The budget is too important to be done like this. But the outlines of the $154 billion spending plan that emerged showed that Gov. Andrew M. Cuomo, Assembly Speaker Carl Heastie (D-Bronx) and Senate Majority Leader John Flanagan (R-East Northport) got a lot right.
Signs were that a higher minimum wage would lead the way, reaching $15 an hour by Dec. 31, 2018, in NYC for employees of large businesses, and by Dec. 31, 2019, for others. Paid family leave and school aid gains were poised to move forward, too.
For NYC, the budget deal was a win because of what it didn’t include. With a significant assist from Heastie, city officials, it seemed, avoided the $180 million bill originally foisted on NYC for Medicaid expenses. A proposed statewide $250 million Medicaid cut was not in the budget, helping City Hall avoid a direct hit that would’ve meant a worrisome dip into reserves. The same was true for CUNY; Cuomo had wanted to shift $485 million funding to the city, but that, too, changed.

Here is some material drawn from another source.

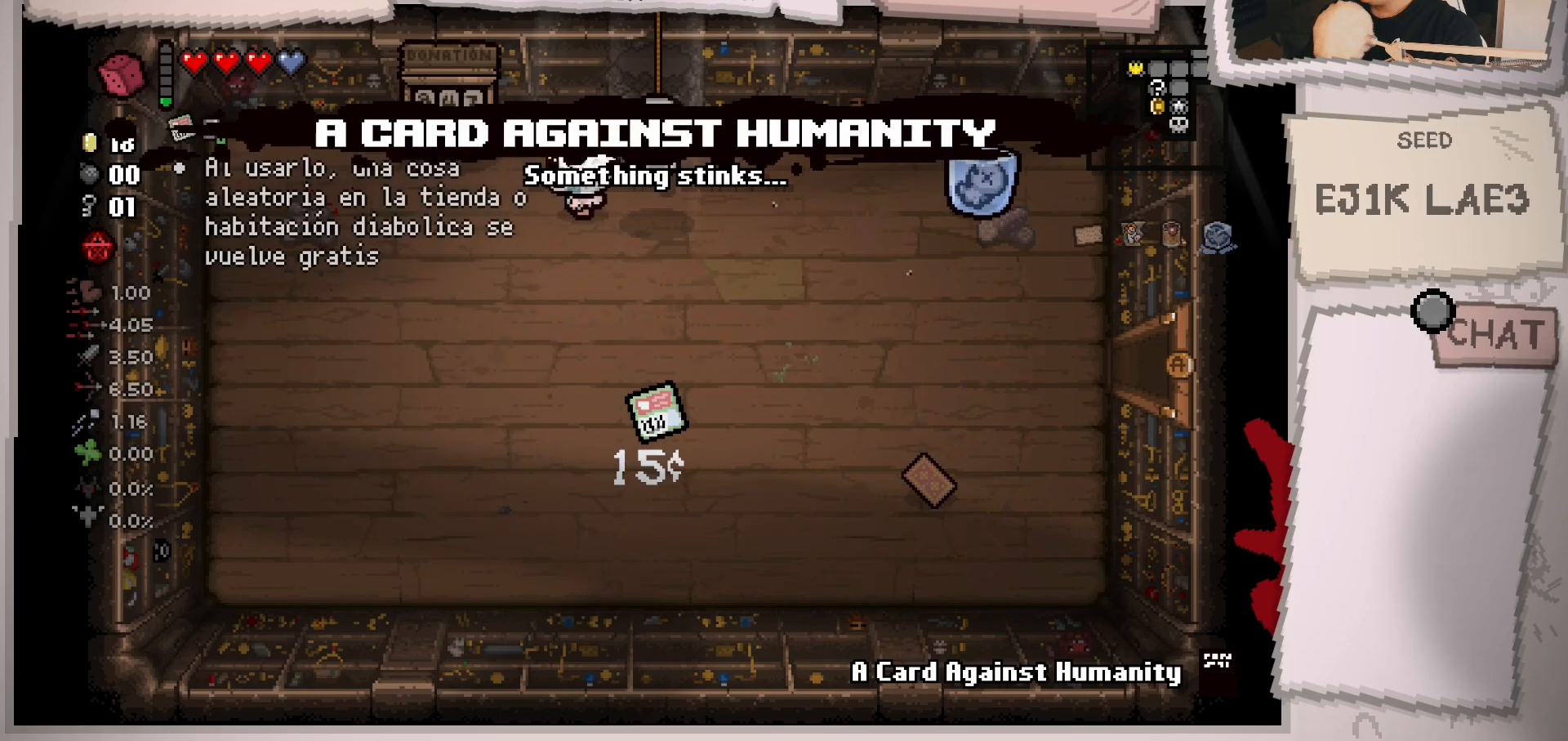
{"buttons": [], "left_stick": "left", "right_stick": "center", "events": [[150, "left_stick", "center"], [500, "left_stick", "left"]]}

Mayor Bill de Blasio may be able to breathe a sigh of relief, but the resolutions mustn’t end with business as usual. Both Medicaid and CUNY must undergo rigorous evaluations to be more effective and efficient, and ultimately to save money. State and city officials must commit to those undertakings — together.
Perhaps the threats to CUNY and Medicaid funding were just negotiating tools. But that, too, is a guess, because the three men who formed the budget did so in secret. Constituents deserve a more inclusive, open and public process. Now, Albany must turn to ethics and approve a serious package of reforms. Nothing less is acceptable.